JOB ITEM |
What is needed is the exact text of each line in the listing below from the one with "You Made Me" up to and including the one with "Accreditation Always check that your", and no pictures.

EXTRACTED MATERIAL |
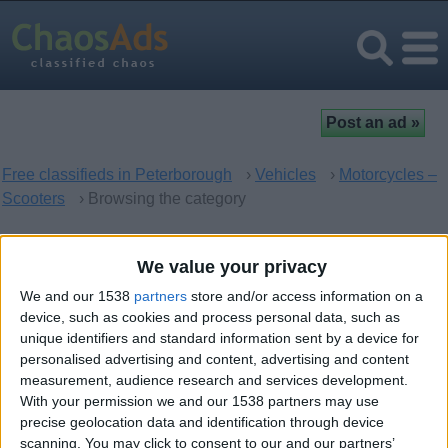
Free classifieds in Peterborough
›
Vehicles
›
Motorcycles –
Scooters
› Browsing the category
Motorcycles – Scooters in
We value your privacy
Peterborough, England
We and our 1538
partners
store and/or access information on a
device, such as cookies and process personal data, such as
unique identifiers and standard information sent by a device for
There are no matching ads. Would you like to
post
your ad
personalised advertising and content, advertising and content
here?
measurement, audience research and services development.
With your permission we and our 1538 partners may use
precise geolocation data and identification through device
scanning. You may click to consent to our and our partners’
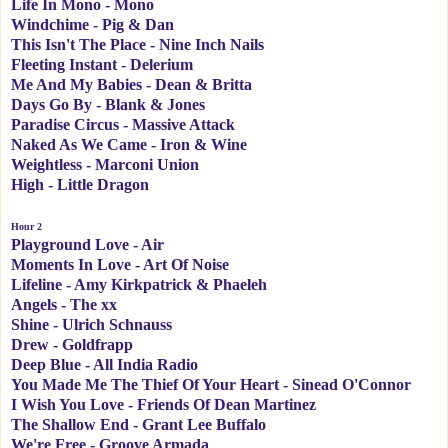
Life In Mono - Mono
Windchime - Pig & Dan
This Isn't The Place - Nine Inch Nails
Fleeting Instant - Delerium
Me And My Babies - Dean & Britta
Days Go By - Blank & Jones
Paradise Circus - Massive Attack
Naked As We Came - Iron & Wine
Weightless - Marconi Union
High - Little Dragon
Hour 2
Playground Love - Air
Moments In Love - Art Of Noise
Lifeline - Amy Kirkpatrick & Phaeleh
Angels - The xx
Shine - Ulrich Schnauss
Drew - Goldfrapp
Deep Blue - All India Radio
You Made Me The Thief Of Your Heart - Sinead O'Connor
I Wish You Love - Friends Of Dean Martinez
The Shallow End - Grant Lee Buffalo
We're Free - Groove Armada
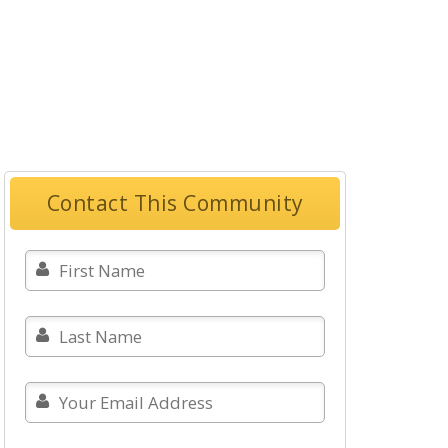
Contact This Community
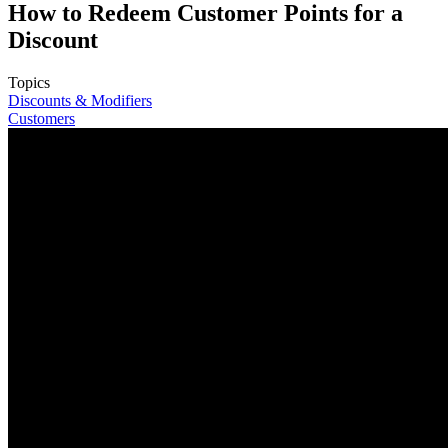
How to Redeem Customer Points for a
Discount
Topics
Discounts & Modifiers
Customers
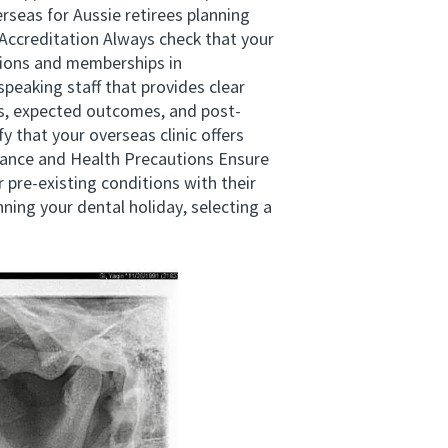
rseas for Aussie retirees planning
 Accreditation Always check that your
ations and memberships in
peaking staff that provides clear
s, expected outcomes, and post-
 that your overseas clinic offers
urance and Health Precautions Ensure
 pre-existing conditions with their
ing your dental holiday, selecting a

WORKED SOLUTION |
You Made Me The Thief Of Your Heart - Sinead O'Connor
I Wish You Love - Friends Of Dean Martinez
The Shallow End - Grant Lee Buffalo
We're Free - Groove Armada
Contact This Community
How to Redeem Customer Points for a
Discount
Topics
Discounts & Modifiers
Customers
rseas for Aussie retirees planning
 Accreditation Always check that your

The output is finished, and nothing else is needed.